1-Dava tarihinde yürülükte bulunan 4077 sayılı Tüketicinin Korunması Hakkında Kanunun 4. maddesinin 2. fıkrası hükmüne göre; tüketici, malın teslimi tarihinden itibaren otuz gün içerisinde açık ayıpları satıcıya bildirmekle yükümlüdür. Tüketici bu durumda, bedel iadesini de içeren sözleşmeden dönme, malın ayıpsız misliyle değiştirilmesi veya ayıp oranında bedel indirimi ya da ücretsiz onarım isteme haklarına sahiptir. Satıcı, tüketicinin tercih ettiği bu talebi yerine getirmekle yükümlüdür. Söz konusu kanunda gizli ayıpların ne kadar sürede satıcıya ihbar edileceğine dair bir hüküm bulunmamaktadır. Öyle olunca, 4077 sayılı TKHK’nun 30. maddesi gereğince, bu kanunda hüküm bulunmayan hallerde, genel hükümlere göre uyuşmazlığın çözümü gerekli olduğundan, Borçlar Kanunu’nun bu konudaki 198. maddesi uygulanacaktır. O halde, gizli ayıpların, dava zamanaşımı süresi içinde ve ayıp ortaya çıktıktan sonra derhal (dürüstlük kuralına uygun olan en kısa sürede) ihbar edilmesi; ayıbın açık mı, yoksa gizli mi olduğunun tayininde ise ortalama (vasat) bir tüketicinin bilgisinin dikkate alınması gerekmektedir. Bunu ihmal ettiği takdirde, satılanı bu ayıp ile birlikte kabul etmiş sayılır.
Bu açıklamalar ışığında somut olaya bakıldığında; davacı,dava dilekçesinde dava konusu eksiklikleri ve ayıplı imalatı taşınmazın kendisine teslimi sırasında 13.10.2008 tarihinde öğrendiğini ve sözlü olarak davalıya ayıp ihbarında bulunduğunu iddia etmiştir.Dosyada davacının taşınmazı 13.10.2008 tarihinde teslim almasından sonra davacı tarafından davalıya 30 günlük yasal sürede ayıp ihbarı yapıldığına dair herhangi bir yazılı delil sunulmamıştır.Davacı her ne kadar bu ihbarı yaptığına dair tanık deliline dayanmış ise de,HMK 200. maddesi gereğince, miktar itibariyle olayda tanık dinlenmesi de mümkün değildir.Ne var ki, davacı dava dilekçesinde yemin deliline dayanmış olduğundan davacının davalıya bu hususta yemin teklif etme hakkı hatırlatılarak sonucuna uygun bir karar verilmesi gerekirken yazılı şekilde hüküm tesisi usul ve yasaya aykırı olup,bozmayı gerektirir.
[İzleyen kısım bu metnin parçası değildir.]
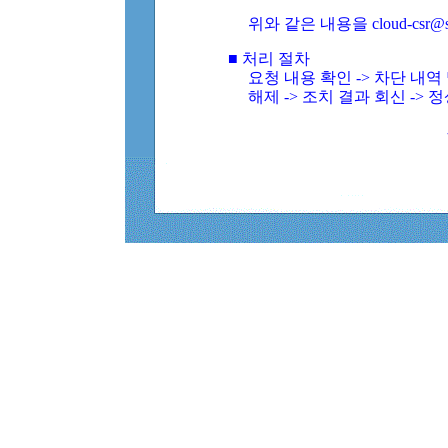
위와 같은 내용을 cloud-csr@
■ 처리 절차
요청 내용 확인 -> 차단 내
해제 -> 조치 결과 회신 -> 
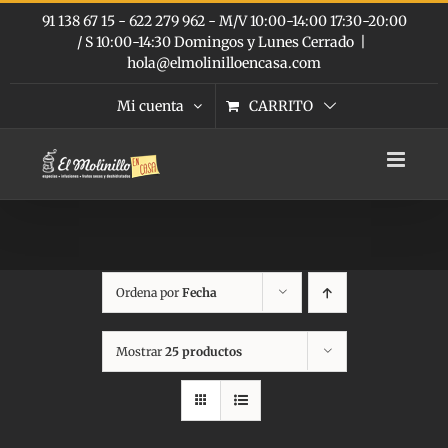
Saltar
91 138 67 15 - 622 279 962 - M/V 10:00-14:00 17:30-20:00
al
/ S 10:00-14:30 Domingos y Lunes Cerrado
|
contenido
hola@elmolinilloencasa.com
Mi cuenta
CARRITO
Ordena por
Fecha
Mostrar
25 productos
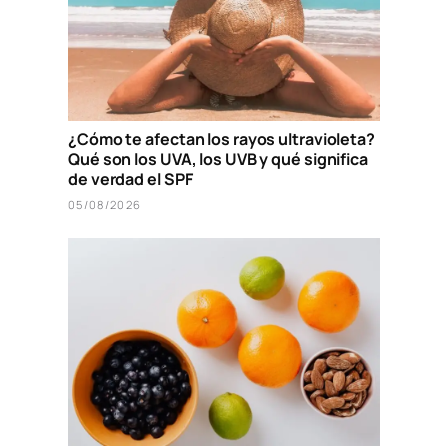
¿Cómo te afectan los rayos ultravioleta?
Qué son los UVA, los UVB y qué significa
de verdad el SPF
05/08/2026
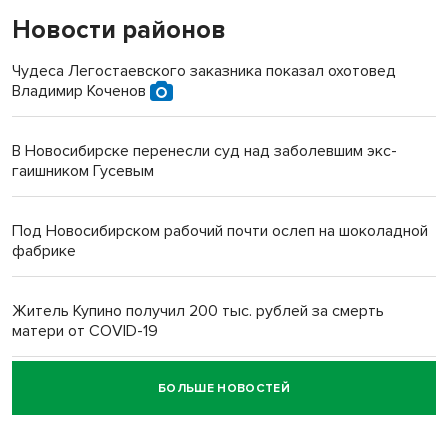
Новости районов
Чудеса Легостаевского заказника показал охотовед
Владимир Коченов
В Новосибирске перенесли суд над заболевшим экс-
гаишником Гусевым
Под Новосибирском рабочий почти ослеп на шоколадной
фабрике
Житель Купино получил 200 тыс. рублей за смерть
матери от COVID-19
БОЛЬШЕ НОВОСТЕЙ
Новосибирский суд наказал водителя за смерть
пенсионерки на вокзале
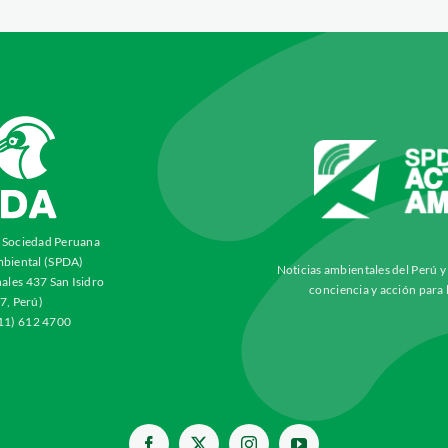
a Sociedad Peruana
biental (SPDA)
Noticias ambientales del Perú 
ales 437 San Isidro
conciencia y acción para 
7, Perú)
511) 612 4700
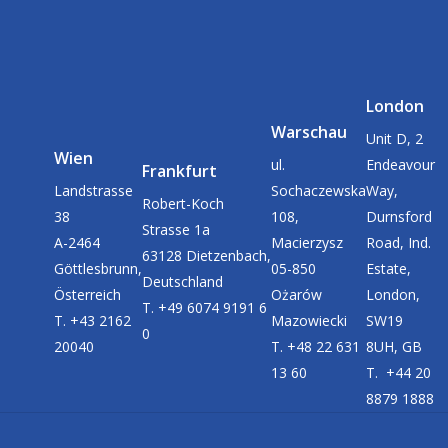
London
Warschau
Unit D, 2
Wien
ul.
Endeavour
Frankfurt
Landstrasse
Sochaczewska
Way,
Robert-Koch
38
108,
Durnsford
Strasse 1a
A-2464
Macierzysz
Road, Ind.
63128 Dietzenbach,
Göttlesbrunn,
05-850
Estate,
Deutschland
Österreich
Ożarów
London,
T. +49 6074 9191 6
T. +43 2162
Mazowiecki
SW19
0
20040
T. +48 22 631
8UH, GB
13 60
T. +44 20
8879 1888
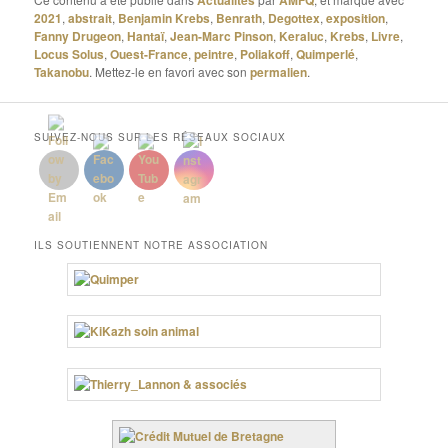
Actualités
AMFQ
2021
,
abstrait
,
Benjamin Krebs
,
Benrath
,
Degottex
,
exposition
,
Fanny Drugeon
,
Hantaï
,
Jean-Marc Pinson
,
Keraluc
,
Krebs
,
Livre
,
Locus Solus
,
Ouest-France
,
peintre
,
Poliakoff
,
Quimperlé
,
Takanobu
. Mettez-le en favori avec son
permalien
.
SUIVEZ-NOUS SUR LES RÉSEAUX SOCIAUX
ILS SOUTIENNENT NOTRE ASSOCIATION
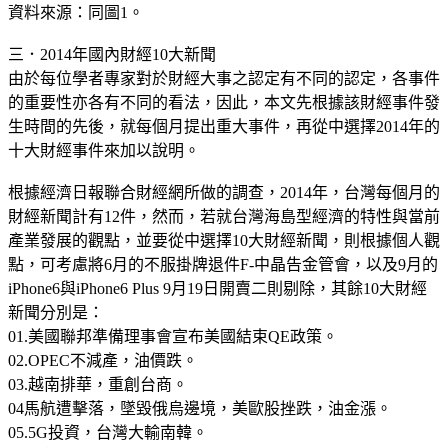
資料來源：同圖1。
三．2014年國內財經10大新聞
由於每位學者專家對於財經大事之認定有不同的認定，各事件
的重要性亦各有不同的看法，因此，本文先根據該財經事件發
生時間的先後，就每個月提出重大事件，再從中選擇2014年的
十大財經事件來加以說明。
根據經濟日報聯合財經網所做的調查，2014年，台灣每個月的
財經新聞計有12件，然而，若就台灣海島型經濟的特性與當前
產業發展的觀點，並要從中選擇10大財經新聞，則根據個人觀
點，可考慮將6月的不服掛牌退件F-中晶告金管會，以及9月的
iPhone6與iPhone6 Plus 9月19日開賣二則剔除，其餘10大財經
新聞分別是：
01.美國聯邦準備理事會宣布美國結束QE政策。
02.OPEC不減產，油價跌。
03.越南排華，重創台商。
04馬航遭擊落，墜毀俄烏邊境，美歐股挫跌，油金漲。
05.5G投資，台灣大輸南韓。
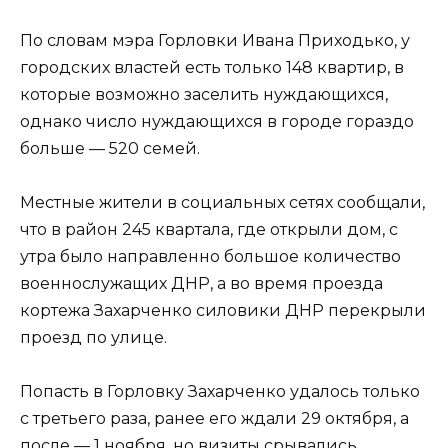
По словам мэра Горловки Ивана Приходько, у
городских властей есть только 148 квартир, в
которые возможно заселить нуждающихся,
однако число нуждающихся в городе гораздо
больше — 520 семей.
Местные жители в социальных сетях сообщали,
что в район 245 квартала, где открыли дом, с
утра было направленно большое количество
военнослужащих ДНР, а во время проезда
кортежа Захарченко силовики ДНР перекрыли
проезд по улице.
Попасть в Горловку Захарченко удалось только
с третьего раза, ранее его ждали 29 октября, а
после — 1 ноября, но визиты срывались,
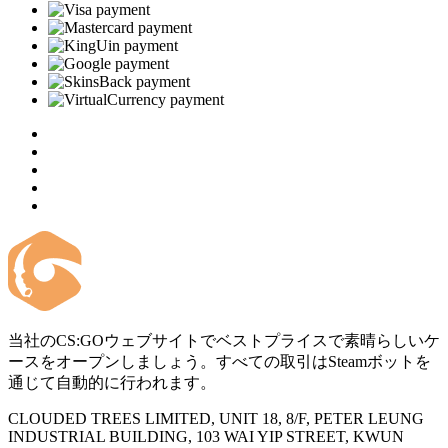
当社のCS:GOウェブサイトでベストプライスで素晴らしいケ
ースをオープンしましょう。すべての取引はSteamボットを
通じて自動的に行われます。
CLOUDED TREES LIMITED, UNIT 18, 8/F, PETER LEUNG
INDUSTRIAL BUILDING, 103 WAI YIP STREET, KWUN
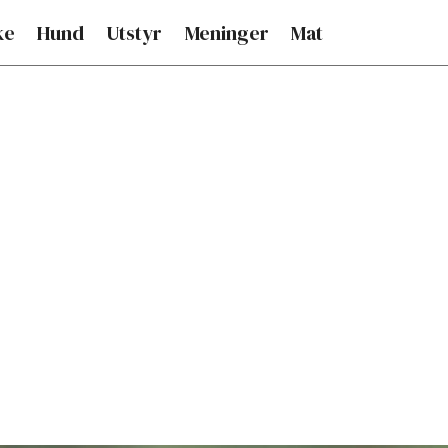
ke
Hund
Utstyr
Meninger
Mat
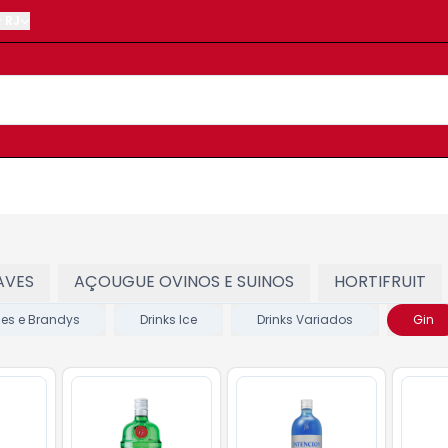
-
RJ
AVES
AÇOUGUE OVINOS E SUINOS
HORTIFRUIT
s e Brandys
Drinks Ice
Drinks Variados
Gin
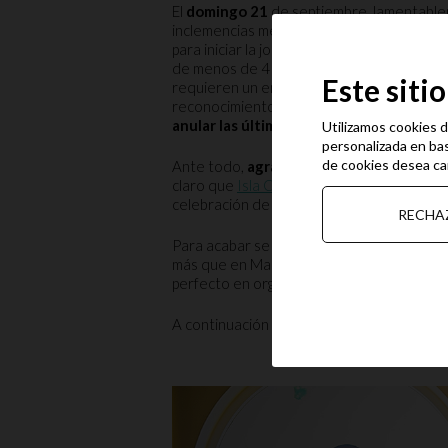
El
domingo 21
de septiembre, lamentablem
inclemencias meteorológicas, en especial e
para iniciar la jornada, las condiciones no
de menos de 4 metros de eslora, con un p
Este siti
requieren un entorno más favorable. La orga
reconocimiento, con la cual se certificó qu
anular las últimas mangas de cada categ
Utilizamos cookies d
personalizada en bas
de cookies desea ca
Ante todo,
agradecer al público asisten
claro que
Isla Canela
tiene que ser un pun
celebración de pruebas de este tipo.
RECHA
Para acabar se hizo una
entrega de prem
más que en Marina Isla Canela cuidan hasta 
perfecto en organización.
A continuación les dejamos el podio:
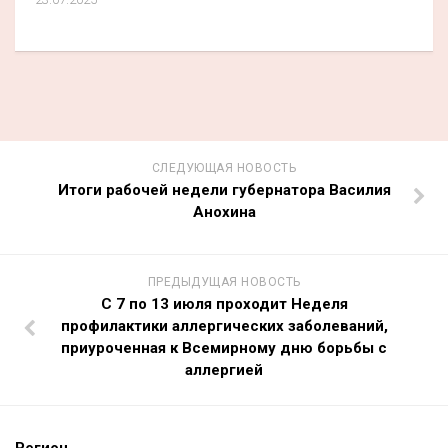
СЛЕДУЮЩАЯ НОВОСТЬ
Итоги рабочей недели губернатора Василия
Анохина
ПРЕДЫДУЩАЯ НОВОСТЬ
С 7 по 13 июля проходит Неделя
профилактики аллергических заболеваний,
приуроченная к Всемирному дню борьбы с
аллергией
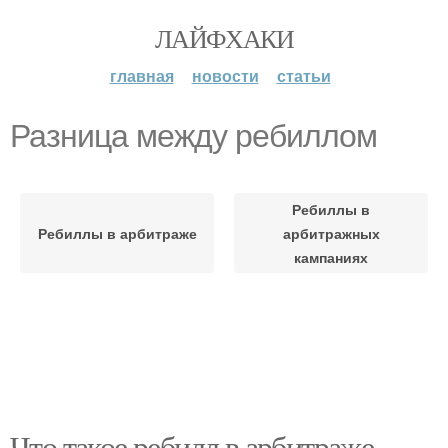
ЛАЙФХАКИ
главная
новости
статьи
Разница между ребиллом
Ребиллы в
Ребиллы в арбитраже
арбитражных
кампаниях
Что такое ребилл в арбитраже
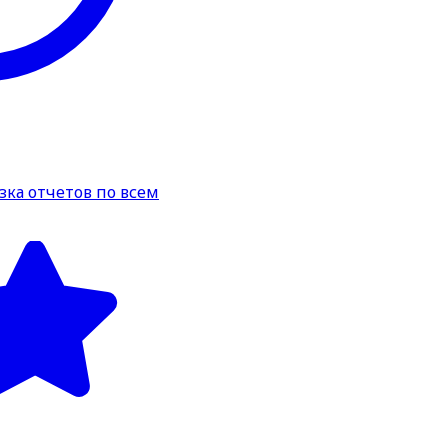
зка отчетов по всем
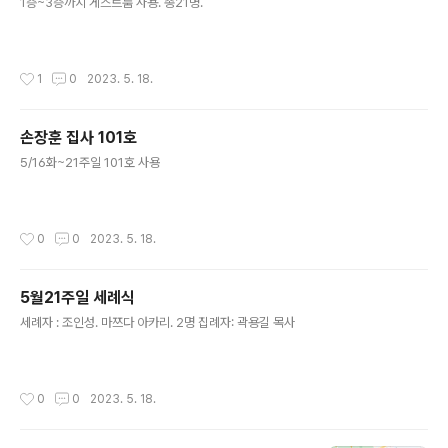
1층~3층까지 게스트룸 사용. 총21명.
작성시간
1
0
2023. 5. 18.
손장훈 집사 101호
글 내용
5/16화~21주일 101호 사용
작성시간
0
0
2023. 5. 18.
5월21주일 세례식
글 내용
세례자 : 조인성. 마쯔다 아카리. 2명 집례자: 곽용길 목사
작성시간
0
0
2023. 5. 18.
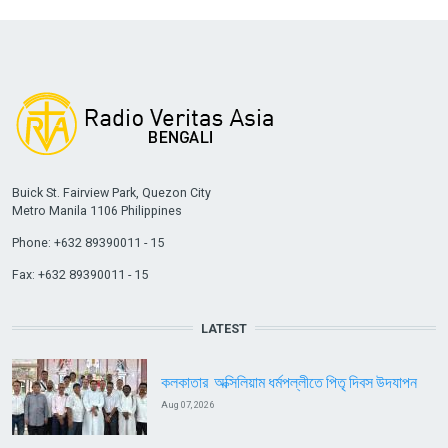
Buick St. Fairview Park, Quezon City
Metro Manila 1106 Philippines
Phone: +632 89390011 - 15
Fax: +632 89390011 - 15
LATEST
কলকাতার অক্সিলিয়াম ধর্মপল্লীতে পিতৃ দিবস উদযাপন
Aug 07, 2026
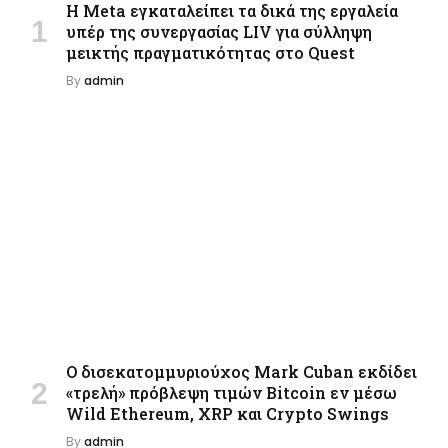
Η Meta εγκαταλείπει τα δικά της εργαλεία
υπέρ της συνεργασίας LIV για σύλληψη
μεικτής πραγματικότητας στο Quest
By
admin
Ο δισεκατομμυριούχος Mark Cuban εκδίδει
«τρελή» πρόβλεψη τιμών Bitcoin εν μέσω
Wild Ethereum, XRP και Crypto Swings
By
admin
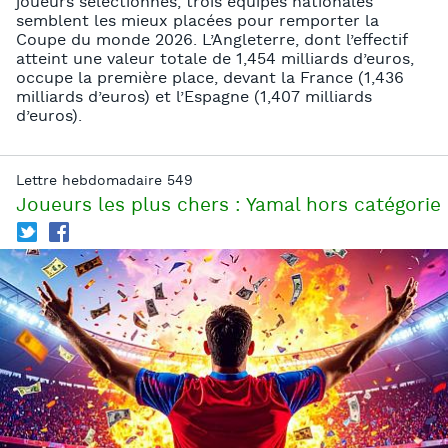
joueurs sélectionnés, trois équipes nationales
semblent les mieux placées pour remporter la
Coupe du monde 2026. L’Angleterre, dont l’effectif
atteint une valeur totale de 1,454 milliards d’euros,
occupe la première place, devant la France (1,436
milliards d’euros) et l’Espagne (1,407 milliards
d’euros).
Lettre hebdomadaire 549
Joueurs les plus chers : Yamal hors catégorie
T
f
2-Bozma nedenine göre davacının temyiz itirazlarının incelenmesine bu aşamada gerek görülmemiştir.
SONUÇ:Yukarıda (1) nolu bentte açıklanan nedenlerle mahkeme kararının hükmü temyiz eden davalı yararına BOZULMASINA,(2) nolu bentte açıklanan nedenlerle bozma sebebine göre davacının temyiz itirazlarının bu aşamada incelenmesine yer olmadığına, peşin alınan harcın istek halinde temyiz eden davalı ve davacı tarafa iadesine, 05.11.2015 gününde oybirliğiyle karar verildi.